Further, we don't run the college via public referendum. We would no more disinvite the Cardinal than we would have disinvited Hillary Clinton from speaking on campus when she was a presidential candidate in 2008, despite the considerable pressure at the time to do just that. And as we've often said, inviting a speaker to campus doesn't mean we agree with or condone his or her positions. We are simply fulfilling the crucial role of higher education to expose students to a wide variety of perspectives. Intellectual freedom means nothing if you don't practice it.

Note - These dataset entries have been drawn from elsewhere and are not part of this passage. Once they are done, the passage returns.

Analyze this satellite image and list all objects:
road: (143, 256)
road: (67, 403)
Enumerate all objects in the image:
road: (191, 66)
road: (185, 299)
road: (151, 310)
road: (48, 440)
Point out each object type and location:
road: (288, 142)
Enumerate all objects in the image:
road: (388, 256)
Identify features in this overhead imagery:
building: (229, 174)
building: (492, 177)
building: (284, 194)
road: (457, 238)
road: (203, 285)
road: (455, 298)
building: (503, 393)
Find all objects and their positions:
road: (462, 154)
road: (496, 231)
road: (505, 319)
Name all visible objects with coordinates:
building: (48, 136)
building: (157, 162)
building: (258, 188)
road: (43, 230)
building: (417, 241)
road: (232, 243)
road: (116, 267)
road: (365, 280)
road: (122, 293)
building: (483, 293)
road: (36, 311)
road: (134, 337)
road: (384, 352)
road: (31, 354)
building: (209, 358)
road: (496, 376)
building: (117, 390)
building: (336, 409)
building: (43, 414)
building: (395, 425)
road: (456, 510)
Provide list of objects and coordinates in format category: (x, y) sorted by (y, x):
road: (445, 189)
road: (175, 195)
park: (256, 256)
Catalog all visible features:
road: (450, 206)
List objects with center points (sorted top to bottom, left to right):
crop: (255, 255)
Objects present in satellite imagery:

Toward that end, and in order to provide a fuller opportunity for a dialogue than a commencement weekend can usually accommodate, I am inviting Cardinal George to come to St. Norbert earlier in the spring semester, for a campus discussion on this and other matters of interest. I will keep you posted on those developments.
For now, let me say that I have appreciated your many notes on all sides of this issue. I fully understand, and in no way minimize, the strong passion, feelings and emotions they express. Nor is it my intent here to try to change anyone's mind. You believe what you believe, as you should. But we are a community, and you are entitled to know why we have taken this position.
Finally, I want to say a word now to our seniors: Whatever your own position on these matters, I hope by the time commencement comes around you will still wish to celebrate that special day with faculty, family and friends. After all, commencement is about you, the students, and no one else.
Thanks for your consideration, and like you I look forward to a great spring semester.